Os 564 mil habitantes de Lisboa correspondem aos limites administrativos do Concelho de Lisboa que tem apenas 83 km2! As razão para esta área tão pequena em comparação com outras cidades europeias é o facto de os actuais limites administrativos da Área metropolitana de Lisboa terem sido definidos, praticamente todos, ainda no século XIX. Os de Lisboa foram definidos em 1886 adaptando-se à então recém construída estrada de circunvalação, e absorvendo os antigos municípios de Belém e Olivais. Havia à época a consciência de que a cidade estava num processo de crescimento demográfico e que era preciso áreas de expansão da cidade.
124 anos depois as nossas cidades já não têm nada a haver com as daquele tempo e Lisboa é, hoje em dia, uma metrópole de 2,8 milhões de habitantes numa área de 2962 km2. No entanto a divisão administrativa ainda é praticamente a mesma do séc. XIX, e a área metropolitana está dividida em 18 concelhos independentes entre si sendo administrada de 18 maneiras diferentes. A falta de poder regional ou de uma junta metropolitana com poder efectivo faz com que não se cumpra qualquer tipo de estratégia regional ou metropolitana e esta cidade gerida de 18 maneiras diferentes tem como consequência a ausência de um modelo organizado e perda de competitividade de Lisboa.
Hoje em dia o município de Lisboa estuda uma reforma da sua organização interna dando mais poder às freguesias enquanto organismos de administração local. Esta lógica é a mesma que levou à criação dos concelhos da Amadora em 1979 (por desanexação de Oeiras) e Odivelas em 1998 (por desanexação do concelho de Loures), dois concelhos pequeníssimos (com 20 km2 cada um). Estas medidas não deviam limitar-se ao concelho de Lisboa ou à criação de ainda mais concelhos independentes dos outros. São medidas avulso e que não respondem realmente ao problema da divisão administrativa.
Pelo menos em Lisboa e Porto o modelo de administração territorial tem de ser revisto uma vez que está completamente obsoleto e não corresponde às cidades que temos hoje. A meu ver tem de haver um modelo baseado em três escalas, a escala regional ou metropolitana, a escala da cidade e uma escala local.
As unidades territoriais definidas pelo Plano Regional de Ordenamento do Território da Área Metropolitana de Lisboa (PROT AML[1]) aproximam-se daquilo que é a realidade urbana actual e poderiam servir de base a uma nova divisão administrativa da AML na qual Lisboa anexa partes dos municípios envolventes (se o fizeram no séc.
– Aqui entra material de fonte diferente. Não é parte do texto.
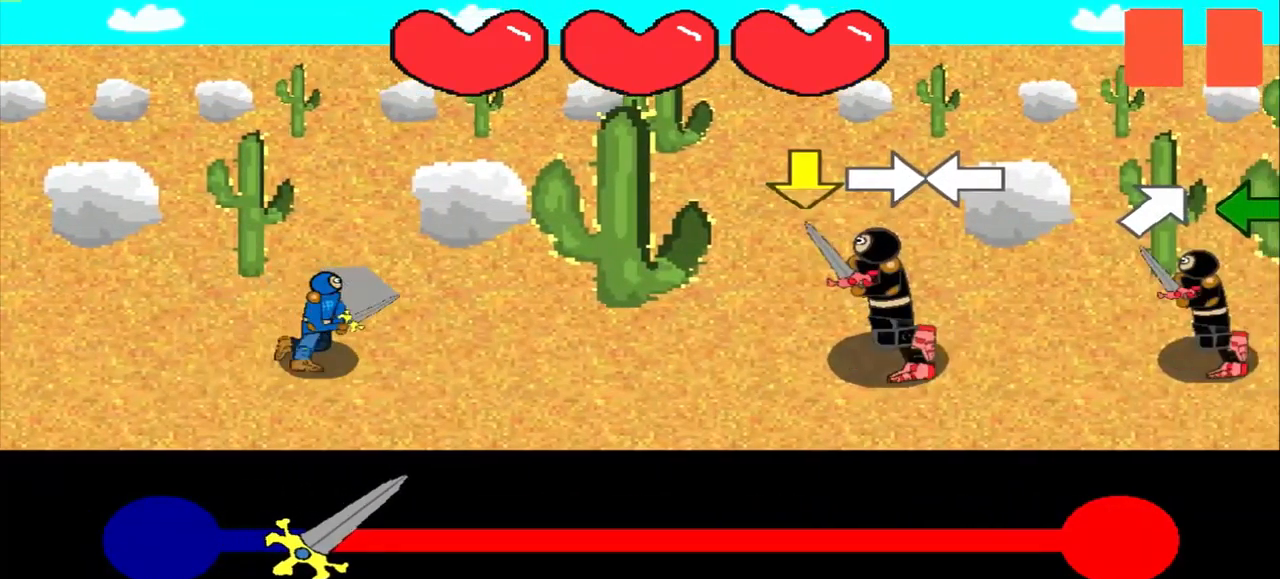
{"buttons": [], "left_stick": "center", "events": []}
XIX porque é que não o conseguimos fazer hoje?) passando a corresponder a um território de 581 km2 e 1, 854 milhões de habitantes (população de 2001, para 2021 estão estimados 2 milhões de habitantes), que representa muito melhor aquilo que é hoje o contínuo urbano de Lisboa e é comparável em área e população às outras cidades europeias.
No Porto a situação é tão absurda (os 216 mil habitantes do Porto correspondem ao município do Porto que tem apenas 41 km2) que já se discute hoje em dia, com alguma visibilidade, a hipótese de fusão dos municípios do Porto, Gaia e Matosinhos, passando os novos limites a corresponder a 271 km2 e 697 mil habitantes.  
Claro que não podemos mudar só para fazer como os outros ou aparecer no ranking das maiores cidades, se bem que, em termos de marketing urbano ter efectivamente uma cidade que é uma das 10-15 maiores da união europeia e ela não aparecer nem como uma das 30 maiores é, a meu ver, uma tremenda burrice. Se ainda por cima o modelo actual de administração do território não funciona, está na altura de mudar.
Terminando o raciocínio e voltando às cidades ibéricas, se aplicarmos critérios equivalentes (áreas que correspondem aos limites das cidades e das  respectivas regiões metropolitanas) Madrid tem 3,2 milhões de pessoas numa cidade de 607 km2 e 5,9 milhões de pessoas na sua área metropolitana de 8028 km2 (corresponde à região autónoma), Barcelona tem 3,2 milhões de habitantes em 636 km2 e 5,3 milhões de habitantes numa metrópole de 7733 km2 (Barcelona parece viver um caso semelhante ao de Lisboa já que em termos oficiais conta com tem 1,595 milhões de pessoas numa cidade de 101km2 e uma área metropolitana de apenas 636km2 e 3,2 milhões de habitantes), Lisboa com 1,854 em 581 km2 e 3,4 milhões de pessoas em 11633 km2 (correspondente à região de Lisboa e Vale do Tejo), Valência com 797mil hab em 134km2 de cidade e uma metrópole de 2,4 milhões de habitantes em 10563 km2, Sevilha com 703mil habitantes em 141 km2 e uma província de 1,8 milhões de pessoas numa área de 14001 km2 e o Porto com 697mil habitantes em 271 km2 mas 1,7 milhões de pessoas nos apenas 2089 km2 correspondentes à Área Metropolitana do Porto (não existe outra entidade que se possa comparar, já que a região norte é demasiado grande com os seus 21283km2). Outras cidades como Saragoça, Málaga, Múrcia e Gijon têm áreas de 1051km2, 395km2, 881km2 e 181km2, respectivamente, e não têm uma expressão metropolitana.[2]
 
Por Miguel Rocha


[1] PROT AML 2009 páginas 86-87
[2] Fontes: wikipedia e ine.pt

13 de dezembro de 2010

Poema Natalício por João da Ega

Há sempre uma rapariga,
A tal que temos em mente,
Conhecida ou amiga,
Atracção nova ou antiga,
Não se fica indiferente!

E quando passa a tal miúda
No seu jeito divinal
Logo a mente a desnuda
E o nosso corpo a saúda
Com uma parte especial!

Deixo então esta missiva
Para todos em geral:
De uma forma criativa
Usem a quadra festiva
P'ra dar uma queca Na tal!

9 de dezembro de 2010

Peça 3: Amizade, álcool e posters revolucionários (ou o amor)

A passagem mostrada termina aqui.